One thing I’ve noticed about Saucony, which people either love or hate, is that it has a very low back.  It doesn’t fit orthotics/inserts as well as many other neutral shoes.  That has been a deal breaker for many, because they feel like they are slipping.  It’s never bothered me, and I’ve never felt as though I was slipping out, but it does bother a lot of people.

Saucony Ride 10 Ride:

Time to review the ride of the Ride.  It always sounds funny when I say that.  The Saucony Ride 10 is an 8 mm drop and much firmer.  If you are looking for a shoe with firmer forefront cushion, the Ride or most Saucony shoes are an option.

I’ve run anywhere between 5-10 miles in the shoe, and I feel as responsive in the beginning as the end of the shoe.  The cushion is there. One thing I did notice was it slipped more on wet surfaces or in the rain.  It’s a shoe I’m less likely to take out in icy conditions, although I’m more likely to run indoors when it’s icy.

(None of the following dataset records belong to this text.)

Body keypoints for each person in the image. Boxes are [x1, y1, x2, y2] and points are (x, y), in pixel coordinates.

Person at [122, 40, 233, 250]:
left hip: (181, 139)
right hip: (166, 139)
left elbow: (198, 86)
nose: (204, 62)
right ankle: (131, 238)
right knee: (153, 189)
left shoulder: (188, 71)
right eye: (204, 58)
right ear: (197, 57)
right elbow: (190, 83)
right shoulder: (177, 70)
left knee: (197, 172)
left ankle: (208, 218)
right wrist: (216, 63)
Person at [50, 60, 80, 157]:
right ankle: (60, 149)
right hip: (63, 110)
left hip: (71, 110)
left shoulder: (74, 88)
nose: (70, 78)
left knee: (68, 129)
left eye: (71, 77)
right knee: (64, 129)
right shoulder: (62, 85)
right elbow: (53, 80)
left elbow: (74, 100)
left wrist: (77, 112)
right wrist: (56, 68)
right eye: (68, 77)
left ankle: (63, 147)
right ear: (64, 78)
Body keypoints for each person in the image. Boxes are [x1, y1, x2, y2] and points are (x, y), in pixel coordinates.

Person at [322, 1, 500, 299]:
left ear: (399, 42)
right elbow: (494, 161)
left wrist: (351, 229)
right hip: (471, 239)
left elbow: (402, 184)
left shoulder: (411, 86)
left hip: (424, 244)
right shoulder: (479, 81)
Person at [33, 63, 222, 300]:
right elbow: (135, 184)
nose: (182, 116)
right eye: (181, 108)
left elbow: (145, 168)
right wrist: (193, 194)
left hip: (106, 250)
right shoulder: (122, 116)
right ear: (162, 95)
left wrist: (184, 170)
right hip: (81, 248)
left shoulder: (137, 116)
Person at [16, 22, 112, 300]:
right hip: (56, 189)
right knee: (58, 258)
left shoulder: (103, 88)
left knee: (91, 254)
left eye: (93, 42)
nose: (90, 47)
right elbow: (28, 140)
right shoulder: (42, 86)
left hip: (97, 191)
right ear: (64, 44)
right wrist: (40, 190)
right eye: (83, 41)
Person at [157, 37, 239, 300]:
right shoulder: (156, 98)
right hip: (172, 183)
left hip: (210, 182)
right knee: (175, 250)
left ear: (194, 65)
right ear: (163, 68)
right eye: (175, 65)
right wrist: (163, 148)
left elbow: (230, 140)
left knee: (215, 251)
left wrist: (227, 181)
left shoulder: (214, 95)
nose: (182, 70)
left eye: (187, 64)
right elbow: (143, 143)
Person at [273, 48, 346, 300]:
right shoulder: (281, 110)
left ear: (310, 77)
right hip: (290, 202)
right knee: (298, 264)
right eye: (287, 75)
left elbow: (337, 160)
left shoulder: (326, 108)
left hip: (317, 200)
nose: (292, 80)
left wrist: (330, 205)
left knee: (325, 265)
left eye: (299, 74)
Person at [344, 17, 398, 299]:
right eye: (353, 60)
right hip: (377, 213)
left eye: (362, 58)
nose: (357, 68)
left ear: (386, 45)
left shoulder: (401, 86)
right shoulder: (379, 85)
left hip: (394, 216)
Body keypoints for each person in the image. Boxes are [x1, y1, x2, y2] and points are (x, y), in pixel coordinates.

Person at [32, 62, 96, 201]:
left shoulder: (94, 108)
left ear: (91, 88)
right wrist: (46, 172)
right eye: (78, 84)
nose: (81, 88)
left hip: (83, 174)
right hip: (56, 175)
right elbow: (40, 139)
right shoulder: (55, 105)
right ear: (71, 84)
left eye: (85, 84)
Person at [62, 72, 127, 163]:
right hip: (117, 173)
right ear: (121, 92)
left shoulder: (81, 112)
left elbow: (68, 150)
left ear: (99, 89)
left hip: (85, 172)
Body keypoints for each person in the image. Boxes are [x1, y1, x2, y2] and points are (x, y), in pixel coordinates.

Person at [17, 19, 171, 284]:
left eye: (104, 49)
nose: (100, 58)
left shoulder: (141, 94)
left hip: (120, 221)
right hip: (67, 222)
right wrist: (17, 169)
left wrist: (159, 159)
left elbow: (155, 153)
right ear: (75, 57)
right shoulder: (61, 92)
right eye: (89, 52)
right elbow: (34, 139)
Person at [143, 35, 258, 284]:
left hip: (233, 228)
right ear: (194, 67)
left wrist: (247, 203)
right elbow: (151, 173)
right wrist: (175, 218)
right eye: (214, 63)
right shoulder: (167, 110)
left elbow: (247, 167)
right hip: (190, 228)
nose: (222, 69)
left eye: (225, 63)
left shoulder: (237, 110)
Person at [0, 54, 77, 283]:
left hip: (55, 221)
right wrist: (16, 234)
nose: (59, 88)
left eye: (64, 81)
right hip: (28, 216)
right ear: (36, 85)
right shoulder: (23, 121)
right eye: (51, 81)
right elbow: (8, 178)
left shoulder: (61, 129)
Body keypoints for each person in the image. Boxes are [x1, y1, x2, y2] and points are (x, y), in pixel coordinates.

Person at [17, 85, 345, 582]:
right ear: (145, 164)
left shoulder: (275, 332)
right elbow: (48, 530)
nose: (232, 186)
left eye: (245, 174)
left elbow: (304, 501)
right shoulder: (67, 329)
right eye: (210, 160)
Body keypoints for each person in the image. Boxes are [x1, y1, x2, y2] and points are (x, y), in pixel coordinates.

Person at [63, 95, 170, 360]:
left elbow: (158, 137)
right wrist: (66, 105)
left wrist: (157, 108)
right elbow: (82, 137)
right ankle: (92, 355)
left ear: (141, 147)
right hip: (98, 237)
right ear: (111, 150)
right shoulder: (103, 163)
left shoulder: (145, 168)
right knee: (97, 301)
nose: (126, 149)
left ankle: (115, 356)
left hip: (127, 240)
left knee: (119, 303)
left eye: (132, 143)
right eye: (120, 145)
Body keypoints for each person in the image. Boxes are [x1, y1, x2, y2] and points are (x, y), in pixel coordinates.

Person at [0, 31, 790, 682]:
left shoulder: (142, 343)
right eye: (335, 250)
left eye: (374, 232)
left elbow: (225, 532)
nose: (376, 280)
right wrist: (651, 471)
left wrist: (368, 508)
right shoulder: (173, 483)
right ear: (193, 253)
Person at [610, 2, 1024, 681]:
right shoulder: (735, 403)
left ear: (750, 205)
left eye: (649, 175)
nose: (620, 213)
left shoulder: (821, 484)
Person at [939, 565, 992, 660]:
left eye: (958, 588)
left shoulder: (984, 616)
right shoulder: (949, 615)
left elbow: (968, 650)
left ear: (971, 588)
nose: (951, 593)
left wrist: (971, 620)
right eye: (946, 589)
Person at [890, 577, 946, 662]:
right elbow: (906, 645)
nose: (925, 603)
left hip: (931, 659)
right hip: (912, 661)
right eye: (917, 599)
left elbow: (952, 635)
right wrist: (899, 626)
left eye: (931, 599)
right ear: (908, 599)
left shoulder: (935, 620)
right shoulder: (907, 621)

Saucony Ride 10 Conclusions:

The Saucony Ride 10 is one of the most popular shoes in the industry, and I can see why.  It’s a true to size, well-cushioned shoe, that is great for any amount of mileage: from 5ks to marathons.  It holds up well.  Saucony is on model 10 of the shoe, so it’s lasted the test of time for a while now. Personally, I’ve been enjoying the lightweight but still well-cushioned shoe for easy days or regular daily runs.

Current Rotation:

Brooks Glycerin 15 (long runs, easy runs)
Brooks Ghost 10 (easy runs, daily runs)
Saucony Ride 10 (easy runs, daily runs)
Nike Zoom Fly (workouts)
Altra Escalante (workouts)
Saucony Type A/Endorphin (races)

Questions for you:
What is your current favorite shoe?
What is your all-time favorite shoe?